Given a list of $\mathbf{N}$ words that Alan wants to encode and the mapping that he uses, can you find out if there would be any collisions between words on the list?

The first line of the input gives the number of test cases, $\mathbf{T}$. $\mathbf{T}$ test cases follow.

The first line of each test case contains $26$ decimal digits (integers between $0$ and $9$, inclusve) $\mathbf{D_A}, \mathbf{D_B}, \dots, \mathbf{D_Z}$, representing the mapping that Alan uses. A letter $\alpha$ is mapped to digit $\mathbf{D_\alpha}$.

The second line of each test case contains $\mathbf{N}$, the number of words Alan will encode.

The $i$-th of the last $\mathbf{N}$ lines contains a string $\mathbf{S_i}$, representing the $i$-th word Alan will encode.

For each test case, output one line containing Case #x: y, where $x$ is the test case number (starting from 1) and $y$ is either YES, if there is at least one pair of different words from the list whose encoding coincides, and NO otherwise.

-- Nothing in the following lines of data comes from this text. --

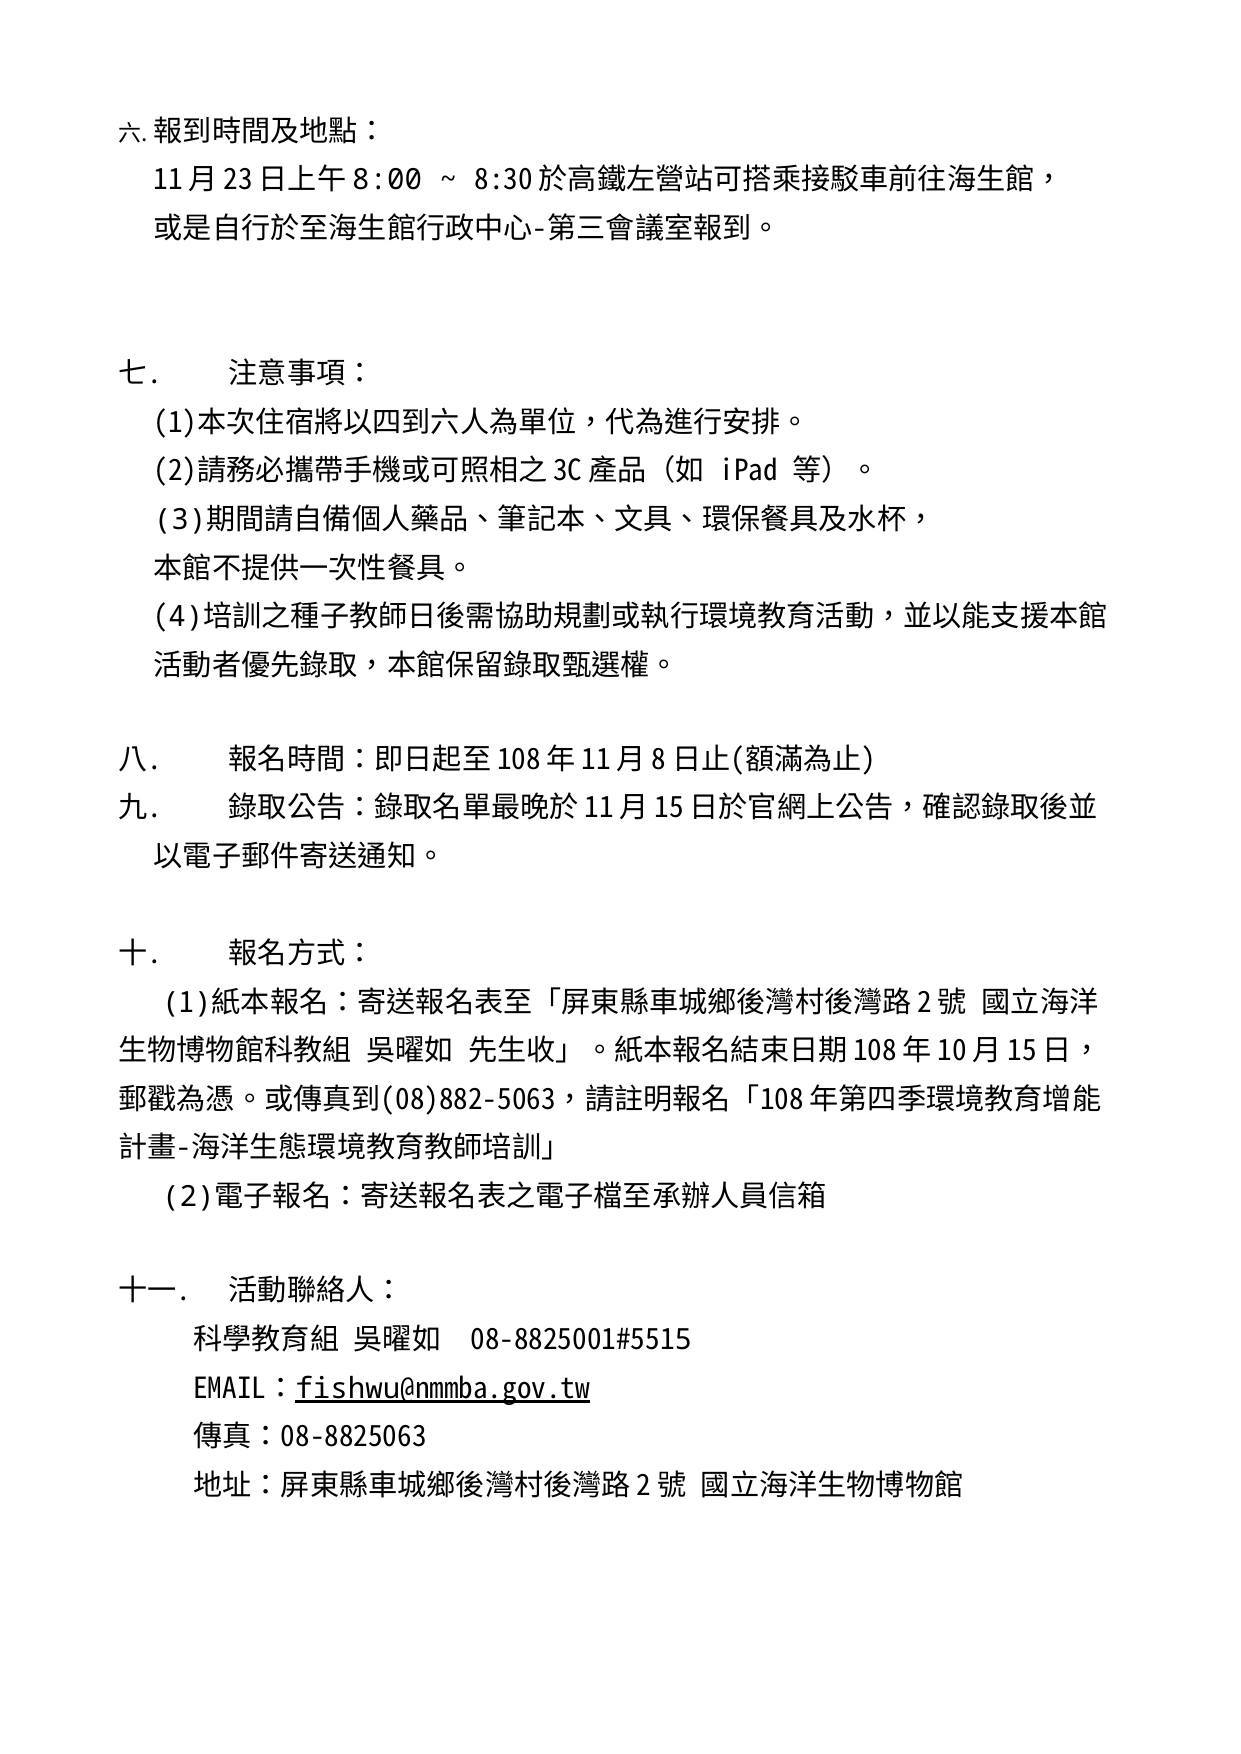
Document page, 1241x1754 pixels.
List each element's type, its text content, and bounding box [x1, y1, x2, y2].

text (4)培訓之種子教師日後需協助規劃或執行環境教育活動，並以能支援本館活動者優先錄取，本館保留錄取甄選權。 [153, 593, 1122, 684]
text EMAIL：fishwu@nmmba.gov.tw [118, 1364, 1122, 1407]
text 傳真：08-8825063 [118, 1413, 1122, 1455]
list 注意事項： [118, 350, 1122, 392]
list 錄取公告：錄取名單最晚於11月15日於官網上公告，確認錄取後並以電子郵件寄送通知。 [118, 784, 1122, 875]
text (1)紙本報名：寄送報名表至「屏東縣車城鄉後灣村後灣路2號 國立海洋生物博物館科教組 吳曜如 先生收」。紙本報名結束日期108年10月15日，郵戳為憑。或傳真到(08)882-5063，請註明報名「108年第四季環境教育增能計畫-海洋生態環境教育教師培訓」 [118, 978, 1122, 1166]
list 報名時間：即日起至108年11月8日止(額滿為止) [118, 736, 1122, 778]
list 活動聯絡人： [118, 1267, 1122, 1309]
text 地址：屏東縣車城鄉後灣村後灣路2號 國立海洋生物博物館 [118, 1461, 1122, 1504]
list 報到時間及地點： 11月23日上午8:00 ~ 8:30於高鐵左營站可搭乘接駁車前往海生館， 或是自行於至海生館行政中心-第三會議室報到。 [118, 107, 1122, 247]
text (2)電子報名：寄送報名表之電子檔至承辦人員信箱 [118, 1172, 1122, 1215]
text (2)請務必攜帶手機或可照相之3C產品（如 iPad 等）。 [153, 447, 1122, 489]
list 報名方式： [118, 930, 1122, 972]
text (1)本次住宿將以四到六人為單位，代為進行安排。 [153, 398, 1122, 441]
text (3)期間請自備個人藥品、筆記本、文具、環保餐具及水杯， 本館不提供一次性餐具。 [153, 496, 1122, 586]
text 科學教育組 吳曜如 08-8825001#5515 [118, 1315, 1122, 1358]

• $1 \le \mathbf{T} \le 100$.
• $0 \le \mathbf{D_\alpha} \le 9$, for all $\alpha$.
• $1 \le $ the length of $ \mathbf{S_i} \le 10$, for all $i$.
• Each character of $\mathbf{S_i}$ is an uppercase English letter A through Z, for all $i$.
• $\mathbf{S_i} \ne \mathbf{S_j}$, for all $i \ne j$.

• $1 \le \mathbf{N} \le 100$.

• $1 \le \mathbf{N} \le 6 \times 10^4$.

In Sample Case #1, the mapping for A is $0$, for B is $1$, for C is $2$, for D is $3$, and for E is $3$. With this mapping, ABC is encoded as $012$, BC is encoded as $12$, BCD as $123$, and CDE as $233$. Since all of these encodings are distinct, there are no collisions.

In Sample Case #2, the mapping for C is $2$, for D is $3$, for E is $3$, for F is $3$, and for G is $3$. With this mapping, CDE is encoded as $233$, DEF as $333$, and EFG as $333$. Since the encoding for DEF and EFG is the same, there is a collision.